The basement—and its Silicon Valley counterpart, the garage—is the birthplace of technical innovation, where our species prototypes its fever dreams, where we discover and hack and build our test creatures. This is where people are hoping to fast-forward evolution, to skip the millennia of random mutation it would take for nature to offer up a new sensory port. So we’ll reconnect with the Grindhouse crew and others who are trying to expand perception by modding themselves. Their quest: To write in a class of environmental information humans can’t otherwise perceive, primarily, electromagnetism, since their experimentation generally begins by implanting a magnet. My quest, as a reporter, is to figure out if there’s a neuroscientific explanation for what happens when they try.
One last word about what it means to hack perception. Soft biohacking through social forces is powerful because it is pervasive, stealthy, and hard to control. We are usually unaware it is even happening and only glimpse its influence when we are jarred by a cultural shift, like traveling to a place where the language or social cues are different. But because these attention habits are learned, they can be relearned. Consider again the language problem that dogs the search for a sixth taste: We don’t already have a word or concept for what that taste might be. But people who were in elementary school before the 2000s might remember an era when there were only four tastes, not five. As you’ll read in Chapter 1, the story of how scientists found the fifth, and how the rest of us learned to perceive it, says a lot about the brain’s ability to adjust.
Hacking the brain with technology will be more powerful still. It’s not a totally new idea—you can easily consider psychoactive drug use a form of brain hacking, or storytelling, with its power to transport you to imaginary worlds. But until now, these hacks have been short-lived, temporary breaks from the “real world,” not efforts to supplant it.

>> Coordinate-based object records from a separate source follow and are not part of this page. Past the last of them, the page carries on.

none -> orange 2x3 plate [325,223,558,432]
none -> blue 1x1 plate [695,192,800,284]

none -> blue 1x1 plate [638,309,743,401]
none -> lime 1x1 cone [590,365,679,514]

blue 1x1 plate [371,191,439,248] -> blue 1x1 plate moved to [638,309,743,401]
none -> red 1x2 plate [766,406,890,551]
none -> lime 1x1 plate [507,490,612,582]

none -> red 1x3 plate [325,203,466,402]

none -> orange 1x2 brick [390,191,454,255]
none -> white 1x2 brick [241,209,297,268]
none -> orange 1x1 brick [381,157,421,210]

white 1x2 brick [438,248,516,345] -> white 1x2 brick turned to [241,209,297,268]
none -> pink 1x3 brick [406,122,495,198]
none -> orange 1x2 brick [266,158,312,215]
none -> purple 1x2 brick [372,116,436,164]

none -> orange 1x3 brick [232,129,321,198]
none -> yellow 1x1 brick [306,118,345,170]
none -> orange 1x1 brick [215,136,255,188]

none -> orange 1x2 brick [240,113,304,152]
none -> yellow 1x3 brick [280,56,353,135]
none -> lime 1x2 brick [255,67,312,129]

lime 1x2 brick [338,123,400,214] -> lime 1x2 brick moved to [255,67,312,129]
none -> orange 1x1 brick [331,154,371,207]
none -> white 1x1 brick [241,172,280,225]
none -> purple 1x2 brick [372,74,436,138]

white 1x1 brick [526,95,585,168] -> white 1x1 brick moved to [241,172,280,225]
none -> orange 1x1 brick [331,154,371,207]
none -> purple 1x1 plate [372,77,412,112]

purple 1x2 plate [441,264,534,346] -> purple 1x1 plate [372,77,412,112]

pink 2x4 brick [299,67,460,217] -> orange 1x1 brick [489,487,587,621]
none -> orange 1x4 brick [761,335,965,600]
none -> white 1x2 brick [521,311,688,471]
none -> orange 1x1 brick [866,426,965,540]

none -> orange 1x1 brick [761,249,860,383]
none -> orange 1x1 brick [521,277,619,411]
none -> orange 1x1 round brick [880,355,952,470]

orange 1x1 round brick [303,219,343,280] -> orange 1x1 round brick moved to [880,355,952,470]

As people begin altering perception with dev
ices that interact directly with the sensory system and can be worn continuously, like smart watches and glasses, we are moving into an era in which we can deliberately control perception in a more lasting manner, and perhaps enhance our ordinary selves in extraordinary ways.
For some, like the Grindhouse folks, the prospect of installing perceptual gear of our own choice and invention atop our existing mechanisms is liberating, a way to speed up evolution. Others, like members of the group Stop the Cyborgs, whom we’ll meet later, see a risk that we’ll create illusions of “reality” that are harder than ever to escape, their influence more difficult to spot, as we entangle our own perceptual apparatus with machineries built and controlled by others. As they point out, technology is never neutral; it is a way of filtering our experience through someone else’s design. By putting an artificial scrim between your senses and the world, these technologies might give you superpowers, but they might also limit or mediate your attention and experience, or change your behavior in meaningful ways. And because the influence of these devices is so constant and subtle, you might not notice.
But as we’ll discuss with these critics, influencing behavior is human—we already guide each other’s thinking with language, with culture, with social interactions. What is new is how closely you can knit sensory perception to a machine, and—should these technologies gain broad acceptance—to an electronic network of other users, making that influence widespread and perhaps even anonymous. We have in some ways been biohackers all along, shaping each other’s realities through the mere act of living together. Now, as technology users, we may be able to shape our realities again, this time voluntarily and through glossy consumer gadgets.